There is plenty going on in Canada which deserves the label “tumultuous,” or at the very least, is worthy of debate. For one, the newly imposed carbon taxes are either going to incapacitate small businesses and lower-income households or result in a raging success for not only environmentalists but all of Canada. Both outcomes would leave an imprint on the average Canadian household. The by-elections could either kick Trudeau’s government out the door or allow them to camp out in parliament for another term, having huge implications on a whole string of legislations. And what about the stark wage gap which still exists, particularly for Canadian women at the top of the corporate ladder? Aren’t all these just as worthy of a read as, I don’t know, Trump’s tireless digs at the Federal Reserve?
If we continue to keep our eyes glued on every one of Trump’s tantrums, we will
never stop falling down this rabbit hole. There is a reason why it’s called paying
attention, because expending all of it on something not worthwhile comes at a hefty price. And for Canadians, that price is a neglect and disengagement with our own political system, the one which our livelihoods are tightly hung upon, the one that may not be as glittery or yield as many reactionary Twitter wars and nuclear showdowns, but the one that ends up mattering the most.
What is the antidote to these woes? Well, it’s simple. Hold your own government accountable. Strike up a conversation with your acquaintances about the ethicality of Canadian arms sales to Saudi Arabia instead of ranting about Trump’s tax cuts, indulge yourself in learning of reconciliation programs which integrate aspects of indigenous cultures into school curricula, or negate the “nice Canadian” stereotype by getting agitated (or not) about the new increase in the cost of mail stamps, courtesy of Canada Post.
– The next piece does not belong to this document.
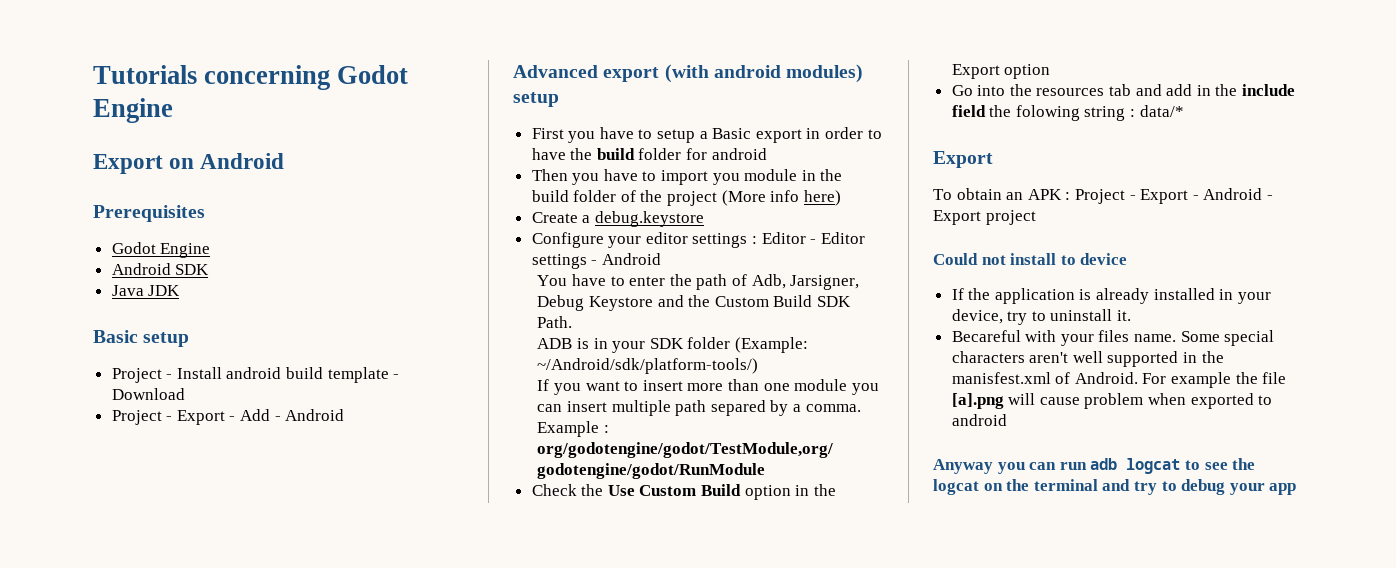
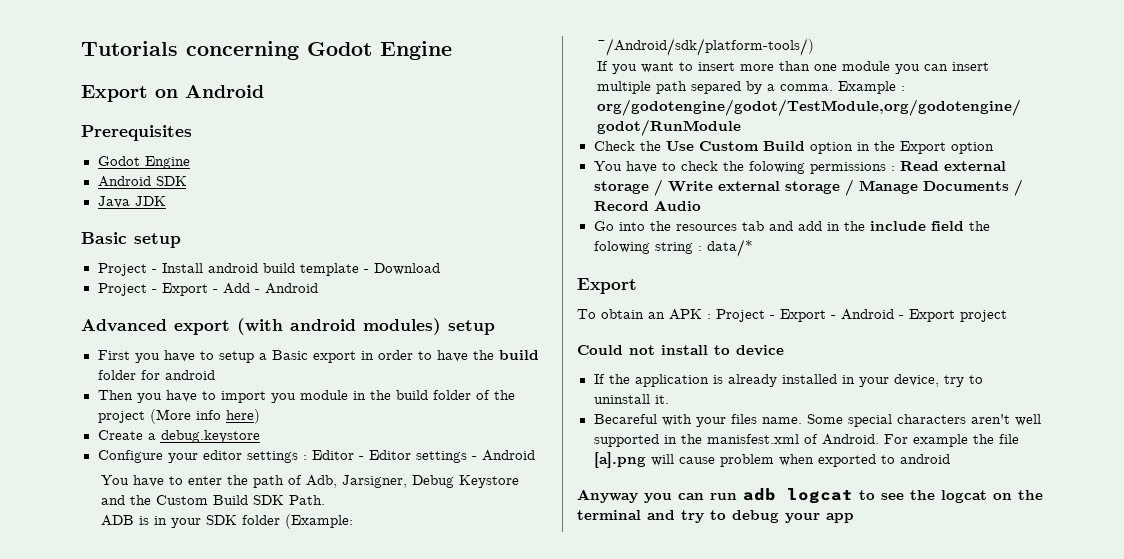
(1051, 71) none -> [593,161,1006,174] [593,179,1023,196] [593,200,701,211] // You have to check the folowing permissions : Read external storage / Write external storage / Manage Documents / Record Audio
None of this is to say that we should shut out American news completely and construct some kind of unassailable wall. We should all know by now that walls don’t work, especially ones that operate on a basis of informational awareness. Grasping issues in America significantly expands one’s political dimensions, as it can be employed as a cautionary tale warning against the erosion of democracy, and paradoxically, a success story exemplifying the potency of grassroots movements and civil engagement. However, there must come a time when we tend to the fires burning at home. Given my recent discovery of my own illiteracy of the entities which govern my school, neighborhood, and city, I would say that time is now. We must make a valiant effort in resisting the lure and temptation of buying exclusively into political turmoil abroad, and instead better equip ourselves with the resources needed to resolve existing conflict within our borders. And there is a lot at stake, so explore the political hemispheres of the True North, you’ll definitely find something you didn’t know, or didn’t think you didn’t know before. Now if you’ll excuse me, I have to find out what the Canadian equivalent of gerrymandering is.